• DATA EXCERPTS

::::::::::

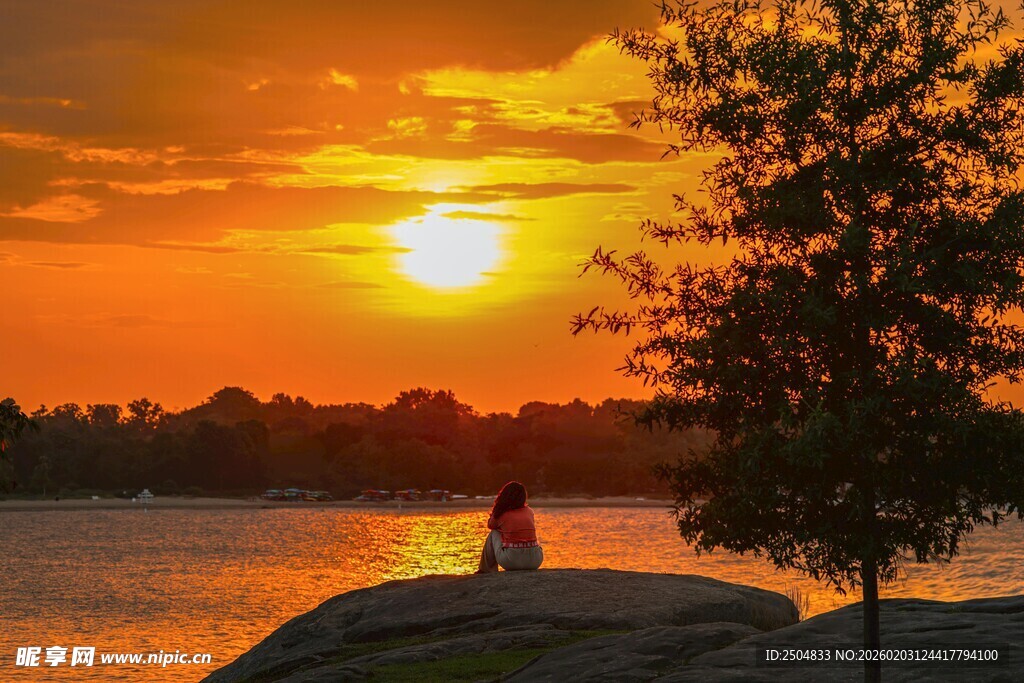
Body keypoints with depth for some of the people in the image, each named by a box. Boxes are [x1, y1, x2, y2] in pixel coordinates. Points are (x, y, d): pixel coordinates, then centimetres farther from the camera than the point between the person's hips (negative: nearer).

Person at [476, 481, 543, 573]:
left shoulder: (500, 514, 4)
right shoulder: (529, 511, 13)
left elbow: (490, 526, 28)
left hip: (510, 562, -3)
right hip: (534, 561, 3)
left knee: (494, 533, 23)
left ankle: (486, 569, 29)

::::::::::

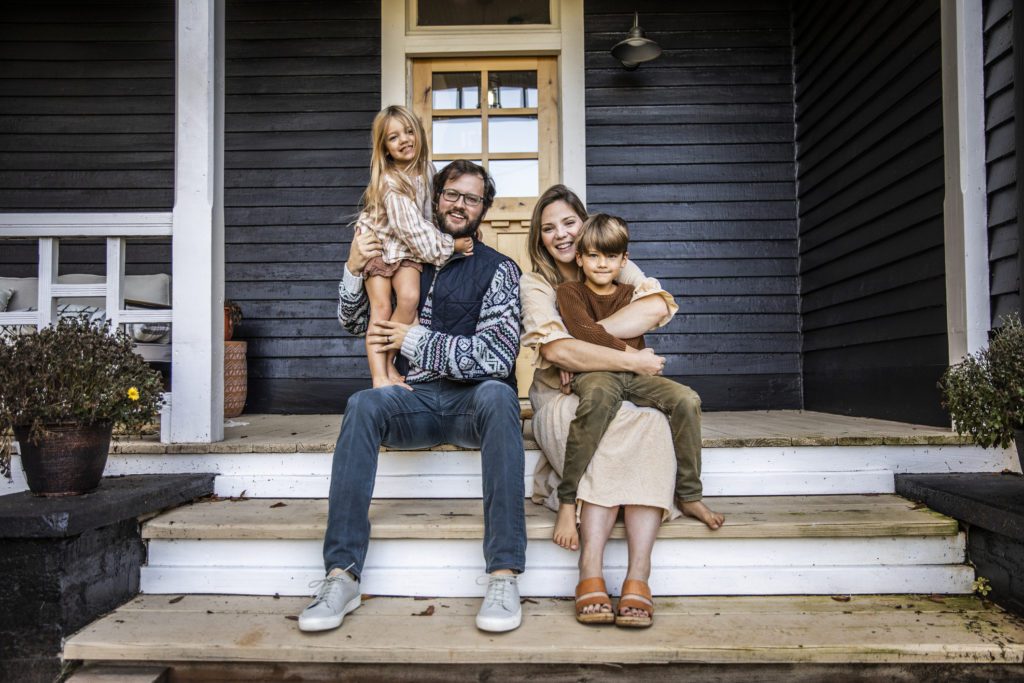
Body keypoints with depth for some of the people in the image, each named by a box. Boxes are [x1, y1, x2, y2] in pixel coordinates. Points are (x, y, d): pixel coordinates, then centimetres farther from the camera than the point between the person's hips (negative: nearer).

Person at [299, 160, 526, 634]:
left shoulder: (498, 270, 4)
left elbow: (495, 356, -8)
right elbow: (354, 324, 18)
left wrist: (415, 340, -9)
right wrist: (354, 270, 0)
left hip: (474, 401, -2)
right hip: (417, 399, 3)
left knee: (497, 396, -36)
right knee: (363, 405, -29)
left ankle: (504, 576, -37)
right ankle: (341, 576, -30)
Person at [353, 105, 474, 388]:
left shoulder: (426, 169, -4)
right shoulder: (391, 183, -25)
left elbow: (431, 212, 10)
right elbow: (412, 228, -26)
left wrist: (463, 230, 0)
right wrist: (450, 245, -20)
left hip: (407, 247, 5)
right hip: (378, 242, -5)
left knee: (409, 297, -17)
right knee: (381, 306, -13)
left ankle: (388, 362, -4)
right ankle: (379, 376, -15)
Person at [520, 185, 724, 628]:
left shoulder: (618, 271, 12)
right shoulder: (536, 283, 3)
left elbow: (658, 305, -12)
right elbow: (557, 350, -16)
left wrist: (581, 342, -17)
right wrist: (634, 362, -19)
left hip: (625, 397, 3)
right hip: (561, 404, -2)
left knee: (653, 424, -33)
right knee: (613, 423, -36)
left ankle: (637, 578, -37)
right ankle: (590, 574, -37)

::::::::::

• INSTRUCTIONS TO FOLLOW
Rewrite everything from the line containing "right elbow: (354, 324, 18)" down to the line containing "right elbow: (412, 228, -26)", shifting each keypoint triple by adding 21 to all three of its numbers. Keep every other line unchanged.

• REPLY
right elbow: (375, 345, 39)
left wrist: (436, 361, 12)
right wrist: (375, 291, 21)
left hip: (495, 422, 19)
right hip: (438, 420, 24)
left knee: (518, 417, -15)
right knee: (384, 426, -8)
left ankle: (525, 597, -16)
right ankle: (362, 597, -9)
Person at [353, 105, 474, 388]:
left shoulder: (447, 190, 17)
right shoulder: (412, 204, -4)
left elbow: (452, 233, 31)
right elbow: (433, 249, -5)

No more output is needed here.